Pero Kurtz estaba mirándola a ella, y tardó un buen rato en decir esta boca es mía.
–¿Quién dices que estaba embarazada, por favor? -preguntó, como si no hubiera oído bien.
–Heidi.
–Heidi no estaba embarazada, Charlie. El primer embarazo de Heidi fue el año siguiente.
–Esta bien, por una vez no estaba preñada.
–Entonces, ¿por qué no se presentó a ayudar a la familia?
–A lo mejor no quería saber nada. Ella se quedó al margen, es todo lo que recuerdo, Mart. Han pasado diez años, hombre. Yo era una cría, nada que ver con la que soy ahora.
–Fue por la deshonra, ¿eh? Heidi no pudo soportar la deshonra. Me refiero a la quiebra de tu padre.
–¿A qué, si no? -le espetó ella.
Kurtz dio a su pregunta un tratamiento retórico. Había vuelto a sus papeles y miraba el largo dedo de Litvak señalando cosas.

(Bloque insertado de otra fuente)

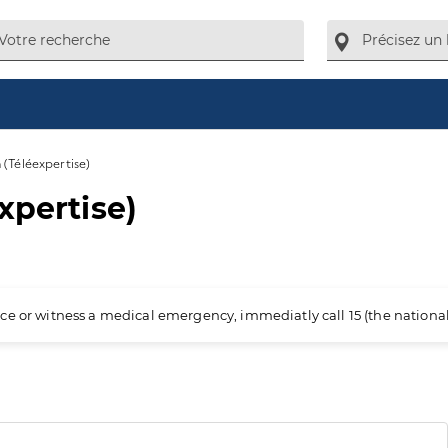
 (Téléexpertise)
xpertise)
ience or witness a medical emergency, immediatly call 15 (the nation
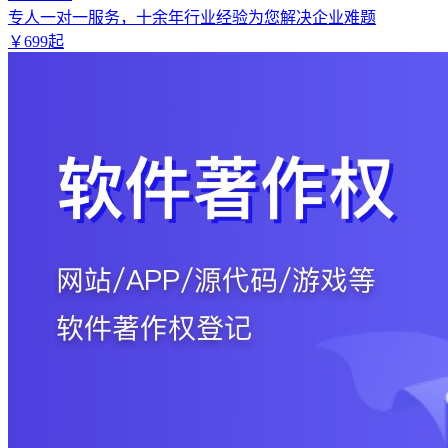
专人一对一服务，十余年行业经验为您解决企业难题
￥
699
起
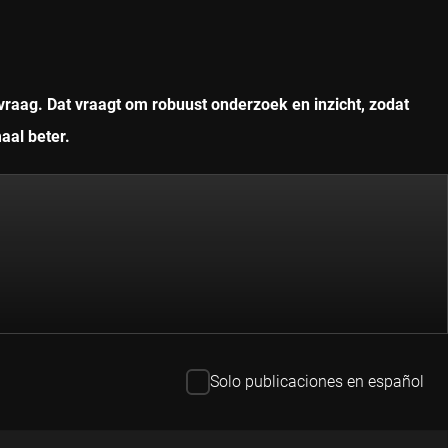
vraag. Dat vraagt om robuust onderzoek en inzicht, zodat
aal beter.
Solo publicaciones en español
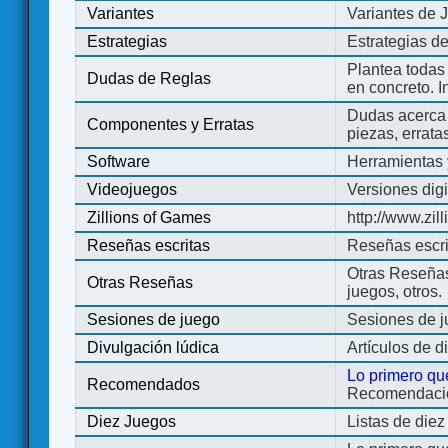
Variantes
Variantes de 
Estrategias
Estrategias d
Plantea todas
Dudas de Reglas
en concreto. 
Dudas acerca 
Componentes y Erratas
piezas, errata
Software
Herramientas 
Videojuegos
Versiones digi
Zillions of Games
http://www.zi
Reseñas escritas
Reseñas escri
Otras Reseñas 
Otras Reseñas
juegos, otros.
Sesiones de juego
Sesiones de 
Divulgación lúdica
Artículos de d
Lo primero qu
Recomendados
Recomendacion
Diez Juegos
Listas de die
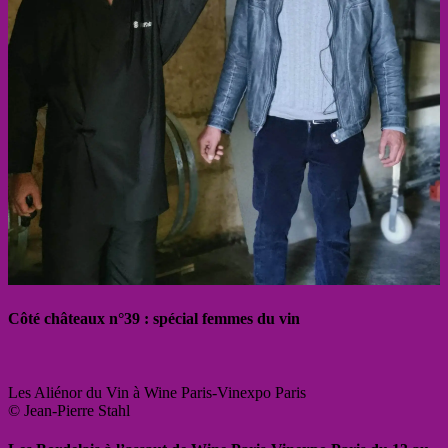
Côté châteaux n°39 : spécial femmes du vin
Les Aliénor du Vin à Wine Paris-Vinexpo Paris
© Jean-Pierre Stahl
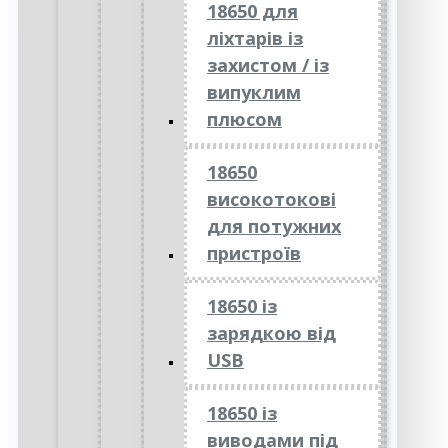
18650 для
ліхтарів із
захистом / із
випуклим
плюсом
18650
високотокові
для потужних
пристроїв
18650 із
зарядкою від
USB
18650 із
виводами під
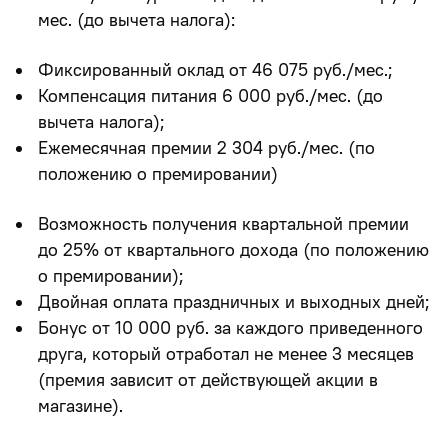
мес. (до вычета налога):
Фиксированный оклад от 46 075 руб./мес.;
Компенсация питания 6 000 руб./мес. (до
вычета налога);
Ежемесячная премии 2 304 руб./мес. (по
положению о премировании)
Возможность получения квартальной премии
до 25% от квартального дохода (по положению
о премировании);
Двойная оплата праздничных и выходных дней;
Бонус от 10 000 руб. за каждого приведенного
друга, который отработал не менее 3 месяцев
(премия зависит от действующей акции в
магазине).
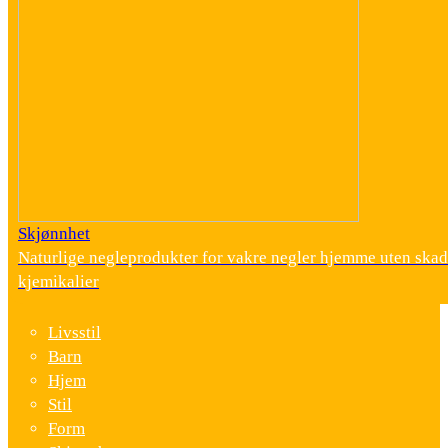
Skjønnhet
Naturlige negleprodukter for vakre negler hjemme uten skad
kjemikalier
Livsstil
Barn
Hjem
Stil
Form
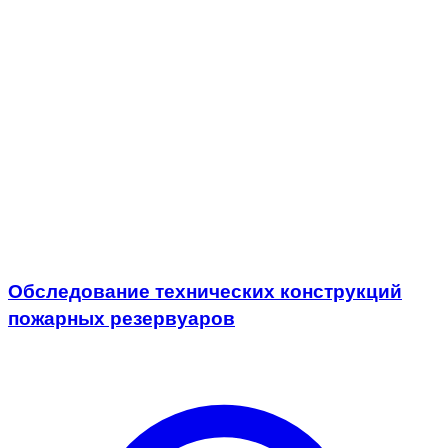
Обследование технических конструкций
пожарных резервуаров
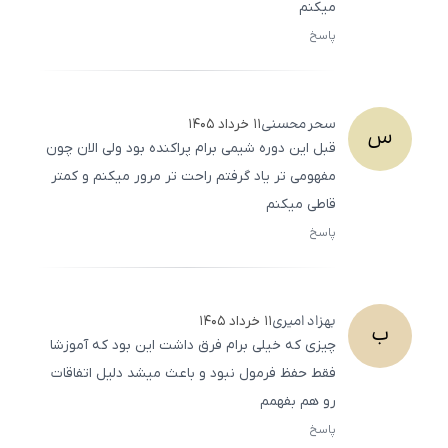
میکنم
پاسخ
ثبت
500
/
0
سحر
محسنی
۱۱ خرداد ۱۴۰۵
س
قبل این دوره شیمی برام پراکنده بود ولی الان چون
مفهومی تر یاد گرفتم راحت تر مرور میکنم و کمتر
قاطی میکنم
پاسخ
ثبت
500
/
0
بهزاد
امیری
۱۱ خرداد ۱۴۰۵
ب
چیزی که خیلی برام فرق داشت این بود که آموزشا
فقط حفظ فرمول نبود و باعث میشد دلیل اتفاقات
رو هم بفهمم
پاسخ
ثبت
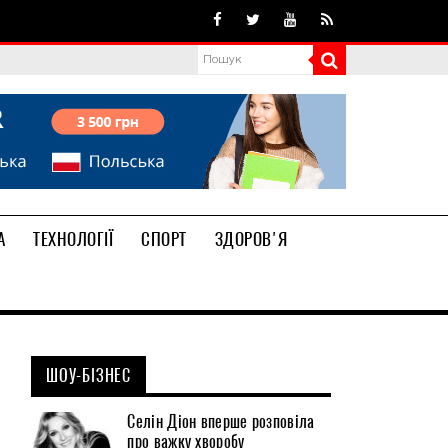
А
ТЕХНОЛОГІЇ
СПОРТ
ЗДОРОВ'Я
ШОУ-БІЗНЕС
Селін Діон вперше розповіла
про важку хворобу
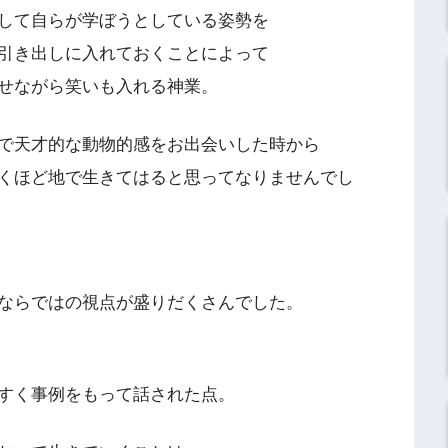
して自らが学ぼうとしている姿勢を
引き出しに入れておくことによって
せながら笑いも入れる神業。
で天才的な動物的感をお出会いした時から
くほど地で生きてはると思ってなりませんでし
ならではの視点が盛りだくさんでした。
すく事例をもって話された点。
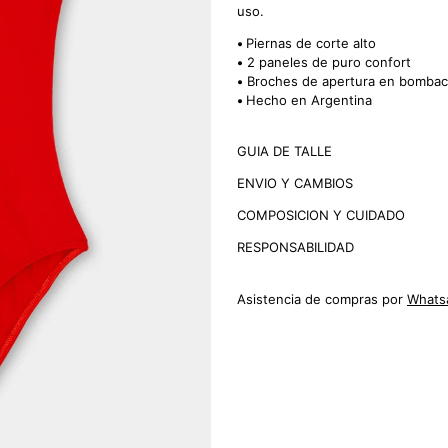
uso.
•
Piernas de corte alto
•
2 paneles de puro confort
•
Broches
de apertura en bomba
•
Hecho en Argentina
GUIA DE TALLE
ENVIO Y CAMBIOS
COMPOSICION Y CUIDADO
RESPONSABILIDAD
Asistencia de compras por
Whats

–Sea como fuere, Heidi se mantuvo al margen y toda la responsabilidad de hacer frente a la crisis de la familia recayó en tus jóvenes hombros, ¿correcto? Con apenas dieciséis años, Charlie acude en socorro de la familia. Fue su «seminario de urgencia sobre la fragilidad del sistema capitalista», como lo has llamado hace un rato con tanta precisión. «Una lección práctica que nunca se olvida.» Todos los juguetes del consumismo -muebles bonitos, bonitos vestidos, los atributos de la respetabilidad burguesa, los ves tú físicamente desmontados, ves cómo se los llevan sin que puedas hacer nada. Estás sola. Administrando. Tomando decisiones. Dominando indiscutiblemente a tus patéticos padres burgueses que deberían haber sido de clase obrera pero que por negligencia no lo son. Consolándoles. Haciéndoles más llevadera la deshonra. Imagino que fue casi como si les dieras la absolución. Duro -añadió tristemente-. Muy duro tuvo que seros. -Y se calló de golpe, esperando a que ella hablara.